The Commission argues that failure to defer should be excused because the Florida Commission was given notice of the charge through a letter dated February 6, 1975. The letter stated:
This is to notify you that we have on file in our office a charge of employment discrimination as captioned above.
Any inquiries regarding this matter should be directed to our office.
The Commission, however, began investigation of the charge immediately and did not wait sixty days. Such notice is not sufficient to constitute deferral. This same issue was before the court in Corne v. Bausch and Lomb, Inc., 390 F. Supp. 161 (D.Ariz.1975):
Here the record is clear that E.E.O.C. was notifying Arizona only on a courtesy or `provisional' basis. There was no jurisdiction intended to be given to Arizona in the matter because E.E.O.C. `assumed jurisdiction' as shown by its own files, on October 25, 1973, before ever notifying Arizona of what E.E.O.C. classifies as a `non deferral' case. E.E.O.C. cannot now contend that this was the deferral type notice required by the Act because E.E. O.C. never intended to defer the case. . . . (390 F.Supp. at 164)
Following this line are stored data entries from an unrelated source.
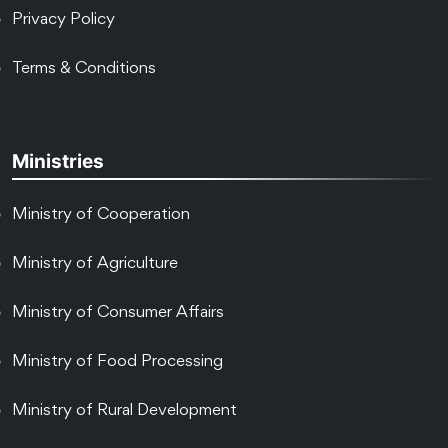
Privacy Policy
Terms & Conditions
Ministries
Ministry of Cooperation
Ministry of Agriculture
Ministry of Consumer Affairs
Ministry of Food Processing
Ministry of Rural Development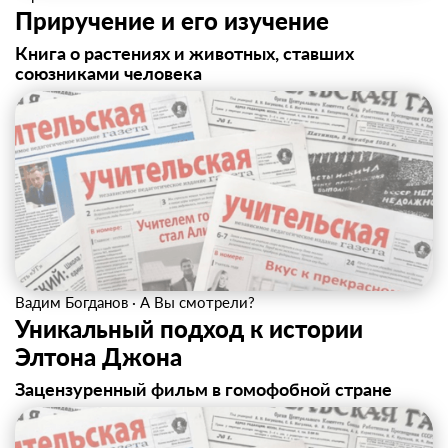
Приручение и его изучение
Книга о растениях и животных, ставших
союзниками человека
Вадим Богданов
·
А Вы смотрели?
Уникальный подход к истории
Элтона Джона
Зацензуренный фильм в гомофобной стране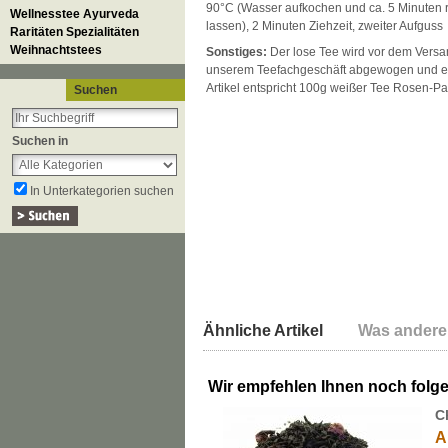
90°C (Wasser aufkochen und ca. 5 Minuten
Wellnesstee Ayurveda
lassen), 2 Minuten Ziehzeit, zweiter Aufguss
Raritäten Spezialitäten
Weihnachtstees
Sonstiges:
Der lose Tee wird vor dem Versan
unserem Teefachgeschäft abgewogen und ei
Artikel entspricht 100g weißer Tee Rosen-P
Suchen
Suchen in
In Unterkategorien suchen
Ähnliche Artikel
Was andere
Wir empfehlen Ihnen noch folg
C
A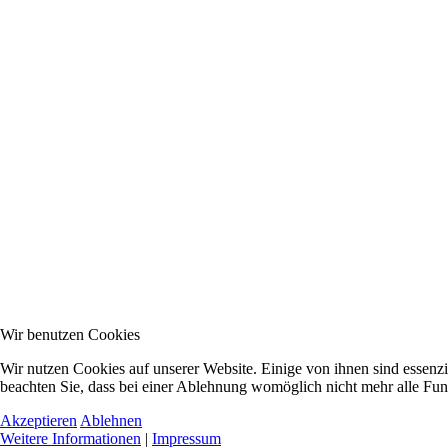
Wir benutzen Cookies
Wir nutzen Cookies auf unserer Website. Einige von ihnen sind essenzi
beachten Sie, dass bei einer Ablehnung womöglich nicht mehr alle Funk
Akzeptieren
Ablehnen
Weitere Informationen
|
Impressum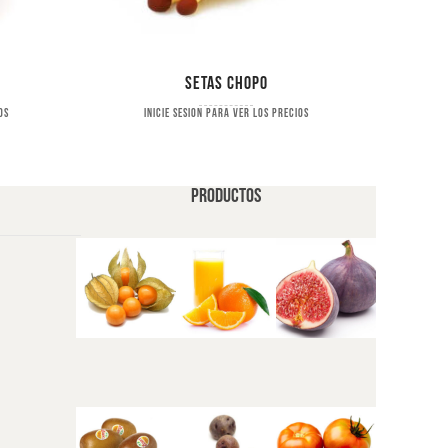
Setas chopo
Seta 
os
Inicie sesion para ver los precios
PRODUCTOS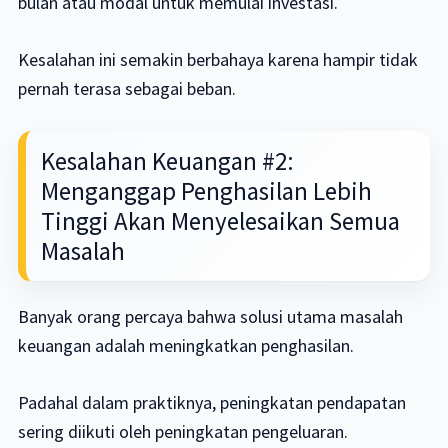
bulan atau modal untuk memulai investasi.
Kesalahan ini semakin berbahaya karena hampir tidak
pernah terasa sebagai beban.
Kesalahan Keuangan #2:
Menganggap Penghasilan Lebih
Tinggi Akan Menyelesaikan Semua
Masalah
Banyak orang percaya bahwa solusi utama masalah
keuangan adalah meningkatkan penghasilan.
Padahal dalam praktiknya, peningkatan pendapatan
sering diikuti oleh peningkatan pengeluaran.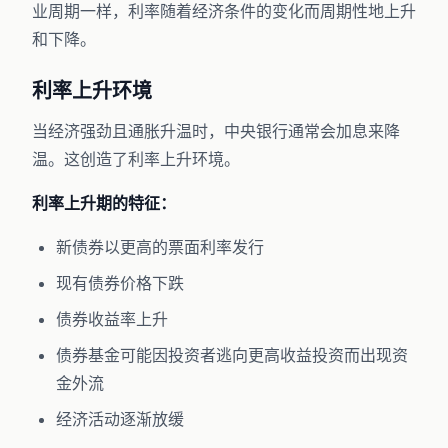
业周期一样，利率随着经济条件的变化而周期性地上升
和下降。
利率上升环境
当经济强劲且通胀升温时，中央银行通常会加息来降
温。这创造了利率上升环境。
利率上升期的特征：
新债券以更高的票面利率发行
现有债券价格下跌
债券收益率上升
债券基金可能因投资者逃向更高收益投资而出现资
金外流
经济活动逐渐放缓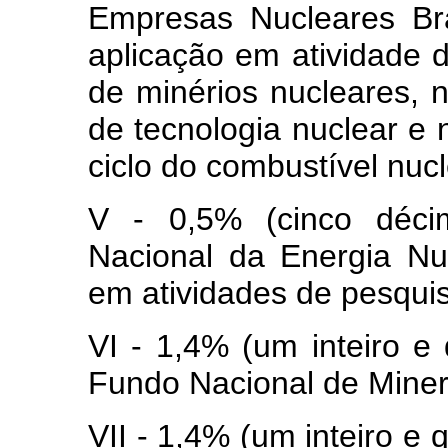
Empresas Nucleares Br
aplicação em atividade 
de minérios nucleares, 
de tecnologia nuclear e
ciclo do combustível nucl
V - 0,5% (cinco déci
Nacional da Energia Nu
em atividades de pesquis
VI - 1,4% (um inteiro e
Fundo Nacional de Mine
VII - 1,4% (um inteiro e 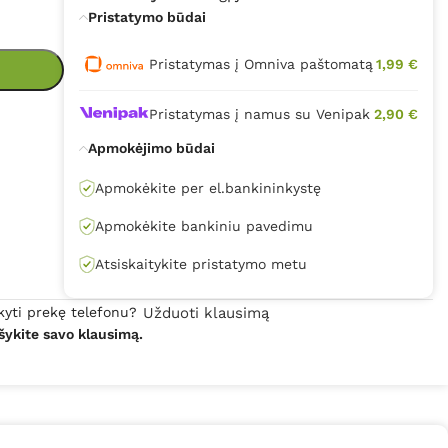
Pristatymo būdai
Pristatymas į Omniva paštomatą
1,99 €
Pristatymas į namus su Venipak
2,90 €
Apmokėjimo būdai
Apmokėkite per el.bankininkystę
Apmokėkite bankiniu pavedimu
Atsiskaitykite pristatymo metu
kyti prekę telefonu?
Užduoti klausimą
šykite savo klausimą.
The court's final decision on the deferral question must await further proceedings. The court considers the deferral question to be an important one and believes that its importance justifies the slight delay that will result from further proceedings.
*256 IV. Summary
The court has held that the charge was filed within the limitations period and that the failure of the Commission to receive notice within the ten-day period does not require dismissal in the absence of prejudice. The only issue remaining is the deferral question, and the resolution of that question must await further proceedings as outlined in the opinion.
Accordingly, it is this 16th day of September, 1976, in the United States District Court for the District of Maryland,
(1) that the Commission submit the requested information and memoranda within two weeks of the date of this Memorandum and Order; and
(2) that the respondent submit any reply within ten days of the Commission's response.NOTES
 In Motorola, the court ordered that the district court retain jurisdiction for a time sufficient for the Commission to notify the Arizona Civil Rights Commission and to allow that commission the statutory deferral period in which to act on the charge. If the Arizona commission chose not to act, then the district court could proceed.